General Electric: Social Media Activity

I've become a bit of a GE marketing fangirl lately. I've talked about their product videos, and positioning in past posts. I keep pointing to them because they are an example of a B2B company that understands that just because you sell to businesses doesn't mean you aren't marketing to people.

The company's marketing doesn't feel like marketing -- it feels like genuine, innovative storytelling. Take a look at its very active Pinterest, Instagram and Vine accounts:

  • Pinterest: Filled with 31 unique boards, this channel puts their products in the light of how a truly passionate engineer would see them, and the results show that passion is contagious. The company's board has nearly 20,000 followers. 
  • Instagram: General Electric's Instagram account follows a similar approach and has garnered nearly 150,000 followers.
  • Vine: GE was one of the first brands to hop on Vine and is certainly one of the standouts when it comes to B2B brands. It uses the quick format of Vine videos to run 6-second experiments. The results? The company's earned 93,766 followers in the process. 

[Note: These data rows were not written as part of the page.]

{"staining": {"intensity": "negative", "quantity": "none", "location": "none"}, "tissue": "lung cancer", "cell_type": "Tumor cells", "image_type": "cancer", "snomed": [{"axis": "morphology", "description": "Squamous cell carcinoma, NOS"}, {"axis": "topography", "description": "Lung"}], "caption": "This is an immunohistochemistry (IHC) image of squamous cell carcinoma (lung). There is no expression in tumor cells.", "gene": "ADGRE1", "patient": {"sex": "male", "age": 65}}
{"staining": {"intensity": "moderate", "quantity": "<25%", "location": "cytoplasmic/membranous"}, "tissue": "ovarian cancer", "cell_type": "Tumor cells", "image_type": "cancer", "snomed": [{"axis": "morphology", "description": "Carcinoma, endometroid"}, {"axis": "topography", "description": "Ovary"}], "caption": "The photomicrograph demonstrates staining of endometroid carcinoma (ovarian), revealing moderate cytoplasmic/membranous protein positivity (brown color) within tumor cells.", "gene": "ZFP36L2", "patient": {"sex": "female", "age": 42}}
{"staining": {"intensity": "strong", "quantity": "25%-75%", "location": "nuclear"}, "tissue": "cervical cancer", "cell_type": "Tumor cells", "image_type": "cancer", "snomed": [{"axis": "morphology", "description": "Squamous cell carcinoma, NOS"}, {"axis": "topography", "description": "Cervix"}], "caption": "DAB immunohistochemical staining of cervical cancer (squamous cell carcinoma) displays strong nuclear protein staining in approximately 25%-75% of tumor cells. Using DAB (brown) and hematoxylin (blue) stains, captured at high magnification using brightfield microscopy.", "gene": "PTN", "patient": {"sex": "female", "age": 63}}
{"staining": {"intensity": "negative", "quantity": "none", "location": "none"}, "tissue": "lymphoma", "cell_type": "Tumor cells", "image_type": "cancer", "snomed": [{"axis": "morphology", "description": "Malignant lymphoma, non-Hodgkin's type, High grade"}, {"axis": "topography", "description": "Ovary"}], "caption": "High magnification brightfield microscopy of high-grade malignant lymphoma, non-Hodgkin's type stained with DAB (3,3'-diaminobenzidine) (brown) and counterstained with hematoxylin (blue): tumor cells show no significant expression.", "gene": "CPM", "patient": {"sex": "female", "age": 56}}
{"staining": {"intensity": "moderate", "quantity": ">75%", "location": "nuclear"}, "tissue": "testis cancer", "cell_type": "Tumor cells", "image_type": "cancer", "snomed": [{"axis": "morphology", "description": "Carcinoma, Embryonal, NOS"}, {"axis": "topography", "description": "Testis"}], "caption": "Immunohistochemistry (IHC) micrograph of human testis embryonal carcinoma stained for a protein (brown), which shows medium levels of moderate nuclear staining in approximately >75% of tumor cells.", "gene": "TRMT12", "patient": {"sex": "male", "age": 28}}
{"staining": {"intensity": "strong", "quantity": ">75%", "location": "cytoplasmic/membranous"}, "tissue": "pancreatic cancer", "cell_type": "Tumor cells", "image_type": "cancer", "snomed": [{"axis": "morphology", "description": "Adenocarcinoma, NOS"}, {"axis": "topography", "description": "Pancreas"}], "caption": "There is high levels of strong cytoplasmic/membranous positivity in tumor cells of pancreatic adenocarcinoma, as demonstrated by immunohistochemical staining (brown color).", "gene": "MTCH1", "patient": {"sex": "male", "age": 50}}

Not once in any of these platforms does GE try to sell to you. The company knows that a purchase decision for one of its engines or spectral CT machines is not a decision one makes after a 30-second commercial or an 8-second webpage visit.

So, rather than push a particular product, the goal of GE's marketing is simply to stoke the awe and fascination prospective buyers have with these machines and the science behind them. The same (non)marketing helps to present GE as a brand that you can trust with these decisions because it's clearly dedicated to its work and the products it makes. With purchase decisions this big, that level of trust and personal connection is stronger than any individual price or pitch. 

The best jobs in the world don't feel like work, and the best marketing in the world ... well ... it follows suit. Each time we launch a campaign, we have the opportunity to build something that surprises people, captures their attention, and truly engages them. That's a fascinating challenge to take on, and it certainly beats yelling "SALE! SALE! SALE!" at the top of our lungs.  

When preparing this post, I took to Twitter and our internal chat boards to get some input from others about what marketing they've seen that doesn't feel like marketing. They came back with loads of great additions -- from Everlane's new factory pages, to Kinvey's startup map, to Virgin American's flight safety video (all worth a look). Now, it's your turn: When was the last time you saw marketing that didn't feel like marketing?